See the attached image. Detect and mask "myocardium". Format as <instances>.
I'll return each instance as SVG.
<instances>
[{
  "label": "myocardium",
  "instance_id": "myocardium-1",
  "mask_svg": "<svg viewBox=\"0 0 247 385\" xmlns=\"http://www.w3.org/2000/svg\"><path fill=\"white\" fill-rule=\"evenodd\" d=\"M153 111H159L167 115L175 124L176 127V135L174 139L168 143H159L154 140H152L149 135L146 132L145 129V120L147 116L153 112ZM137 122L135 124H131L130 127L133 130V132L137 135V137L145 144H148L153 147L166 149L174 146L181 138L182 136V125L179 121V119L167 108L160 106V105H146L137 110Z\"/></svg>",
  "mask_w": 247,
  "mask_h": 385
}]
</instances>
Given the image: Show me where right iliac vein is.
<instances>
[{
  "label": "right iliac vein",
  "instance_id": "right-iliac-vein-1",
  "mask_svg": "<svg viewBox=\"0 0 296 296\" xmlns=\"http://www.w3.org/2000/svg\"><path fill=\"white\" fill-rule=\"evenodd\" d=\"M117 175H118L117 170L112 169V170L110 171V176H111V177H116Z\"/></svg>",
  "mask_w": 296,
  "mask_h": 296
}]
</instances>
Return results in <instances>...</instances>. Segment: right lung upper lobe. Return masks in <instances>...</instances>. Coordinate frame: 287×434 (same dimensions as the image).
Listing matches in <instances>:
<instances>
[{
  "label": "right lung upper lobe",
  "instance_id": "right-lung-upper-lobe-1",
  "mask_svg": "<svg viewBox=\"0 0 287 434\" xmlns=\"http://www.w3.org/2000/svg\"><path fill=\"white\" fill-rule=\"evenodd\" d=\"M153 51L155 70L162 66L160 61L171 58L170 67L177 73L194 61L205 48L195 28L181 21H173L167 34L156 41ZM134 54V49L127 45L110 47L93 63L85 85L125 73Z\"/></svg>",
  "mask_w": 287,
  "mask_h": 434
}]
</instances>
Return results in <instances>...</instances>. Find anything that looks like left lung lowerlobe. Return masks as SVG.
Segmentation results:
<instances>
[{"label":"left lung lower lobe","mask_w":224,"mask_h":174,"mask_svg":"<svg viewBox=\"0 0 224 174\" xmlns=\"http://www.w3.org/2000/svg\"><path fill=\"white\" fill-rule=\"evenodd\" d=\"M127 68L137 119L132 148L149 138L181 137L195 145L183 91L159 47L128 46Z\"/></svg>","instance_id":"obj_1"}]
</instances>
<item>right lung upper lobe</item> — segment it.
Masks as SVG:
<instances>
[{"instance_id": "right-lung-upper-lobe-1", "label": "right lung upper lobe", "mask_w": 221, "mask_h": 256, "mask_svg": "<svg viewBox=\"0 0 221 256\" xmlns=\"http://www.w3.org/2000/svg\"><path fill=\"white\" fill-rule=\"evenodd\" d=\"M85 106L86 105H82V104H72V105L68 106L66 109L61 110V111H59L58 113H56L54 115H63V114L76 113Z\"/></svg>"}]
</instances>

▸ Brief
Report each line of the records that contains the string "results", copying those lines in full. Letter case counts.

▸ In response
Return results in <instances>...</instances>. Segment: right lung upper lobe. Return masks in <instances>...</instances>. Coordinate frame: 287×434 (same dimensions as the image).
Return results in <instances>...</instances>. Find anything that looks like left lung lowerlobe. Return masks as SVG.
Segmentation results:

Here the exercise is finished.